Quote:
Originally Posted by
Kelson 
[...]That sounds pretty magical to me.
It's pretty magical if it helps you reach your particular goal, of course. The TiVO>PC setup is about the easiest path there is to capturing full HDTV with 5.1 audio, and if you want to burn HD discs its kinda the
only option in North America short of a full-blown HTPC (with all that entails). For regular ordinary SD material and DVDs? The DVD/HDD standalone unit is much simpler and doesn't tie up your PC. Unfortunately the product failed to catch on in USA/Canada, the more evolved models were dropped, and our only choice now is the rather basic Magnavox.
Home video recordists fall into two distinct camps of people whose experiences don't necessarily coincide: one man's "wonder solution" is another man's total PITA. If you are very PC-oriented, and VERY lucky, using the PC as the linchpin of your video recording system can be an incredibly versatile option.
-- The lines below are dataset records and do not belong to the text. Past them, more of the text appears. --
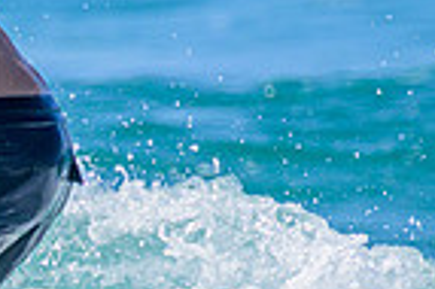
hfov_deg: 0.6
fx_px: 39189
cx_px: -231
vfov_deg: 0.4
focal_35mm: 3247
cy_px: 360
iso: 800
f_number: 11
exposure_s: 1/2000
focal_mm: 800
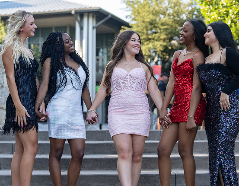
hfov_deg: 23.8
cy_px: 93
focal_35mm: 81
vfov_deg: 18.6
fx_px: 567
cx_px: 144
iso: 250
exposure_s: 1/320
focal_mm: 70
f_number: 3.5
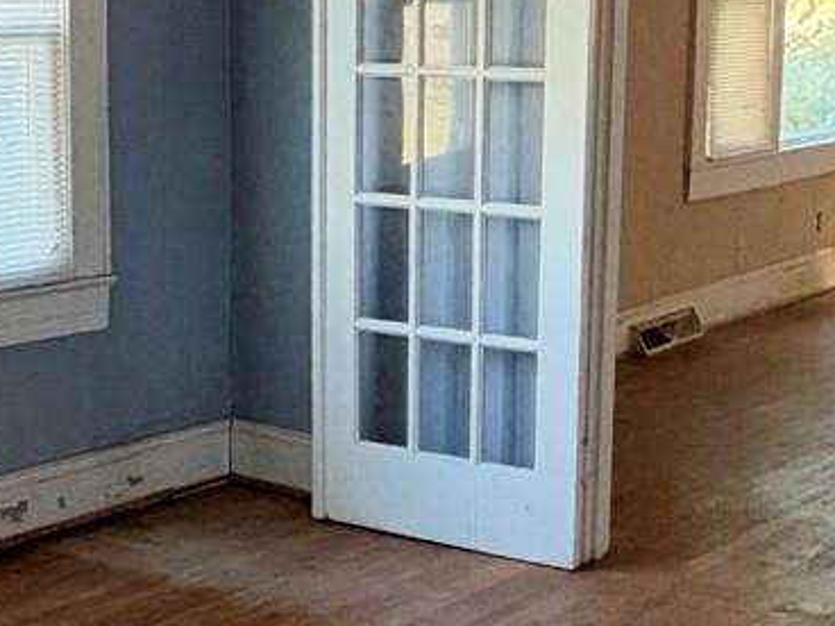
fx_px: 1881
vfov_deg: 18.9
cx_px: 220
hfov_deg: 24.8
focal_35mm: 78
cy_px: 299
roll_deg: +0.1
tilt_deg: -9.7
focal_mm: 2.22
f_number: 2.2
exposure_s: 1/60
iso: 640
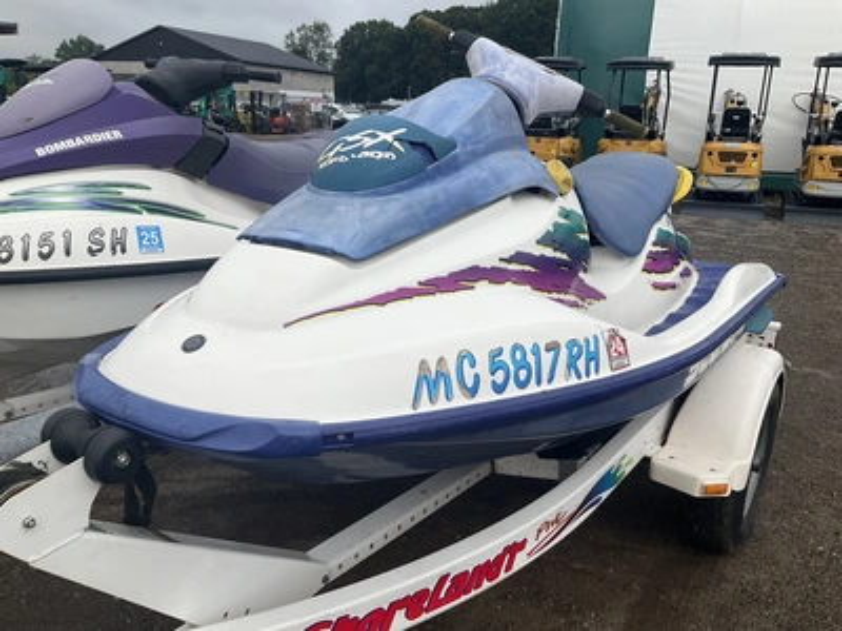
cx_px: 421
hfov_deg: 61.7
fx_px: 705
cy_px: 316
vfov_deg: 48.2
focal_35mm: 29
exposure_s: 1/1311
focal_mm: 3
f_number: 1.8
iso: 25
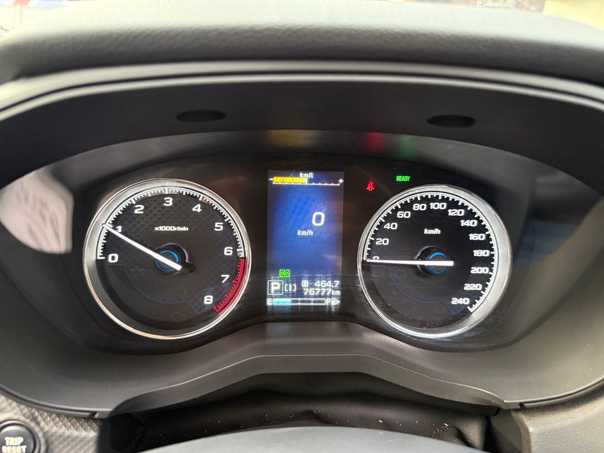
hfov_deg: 71.6
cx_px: 302
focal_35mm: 24
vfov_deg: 56.8
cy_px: 226
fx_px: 419
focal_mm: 6.76
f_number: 1.78
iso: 800
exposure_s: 1/53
But there is some weird degree of blind luck involved: for many of us, video files on the PC frustrate with technical snarls at every turn. I'm certainly not the only one here who's utterly fed up with conflicting codecs, files that won't play on one software player but will on another, files that won't play on Macs or Linux but will on a PC (and then maybe only under XP or 7/Vista but not both). If you record the files yourself, sure you have more control, but there's still a lot of glitches which may not be obvious until its too late to fix them.
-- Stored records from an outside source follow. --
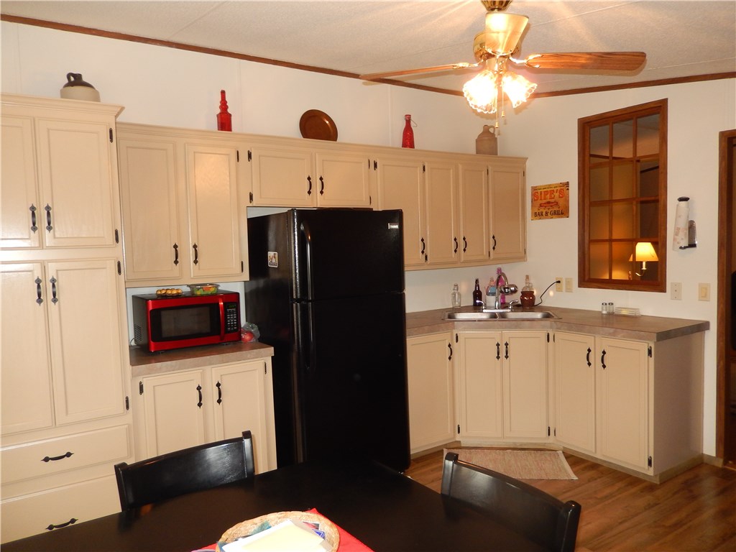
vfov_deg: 54.9
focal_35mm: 25
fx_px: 532
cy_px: 276
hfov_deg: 69.4
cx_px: 368
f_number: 3.4
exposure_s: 1/30
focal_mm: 4.5
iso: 220
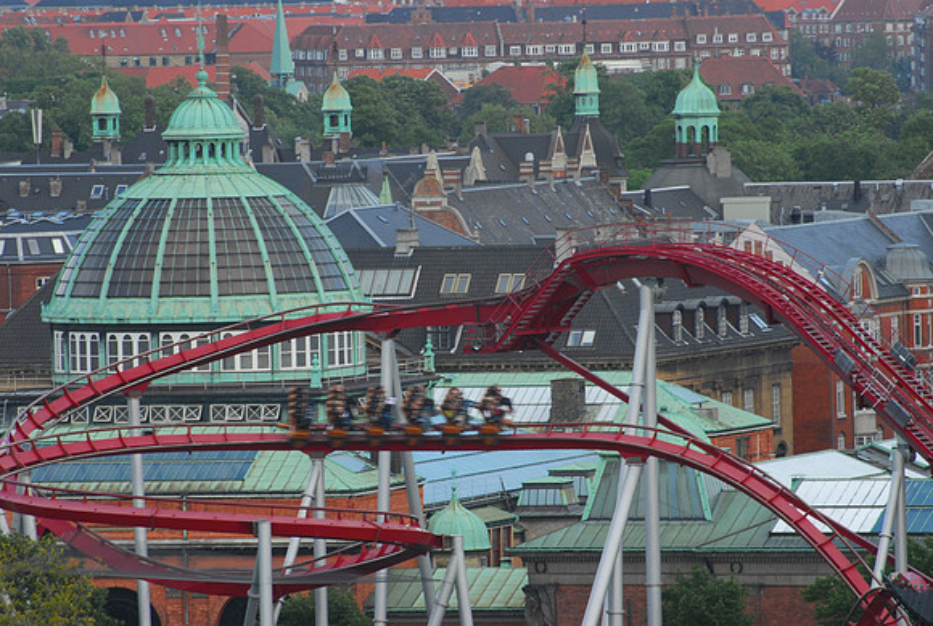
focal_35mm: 450
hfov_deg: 4.6
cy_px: 313
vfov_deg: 3.1
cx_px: 466
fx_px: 11683
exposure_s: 1/30
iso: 200
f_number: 16
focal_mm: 300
A standalone recorder/burner can be very limiting, but it can also be very liberating because those limits help force it to make a good DVD every time without fuss. I'd love to use my PC more for video work, especially editing and authoring, but I'm spoiled by the simplicity of the standalone and just don't have the patience. Pulling MPEG2s off the TiVO or video board output and into an authoring program to make DVDs isn't my idea of fun, no matter how reliable it might be. But then, I want discs as a result, not a fragile hard drive full of files: others who've had
great experience being PC-centric wouldn't dream of going "backwards" into the limits of a standalone recorder. The PC-centric will always have more options, if only because a PC is a universal generic tool whose availability is not subject to the whims of the consumer marketplace. Dell and Sony really could care less whether or not you use their PC for video, and making third-party tuner/video cards and software is much less of a $$$ risk than mfring complete dedicated standalone recorders. Given North American issues integrating cable and satellite with recorders or HTPCs, the TiVO>PC combo may wind up being the only credible long-term option for those who can't stand proprietary decoder box PVRs.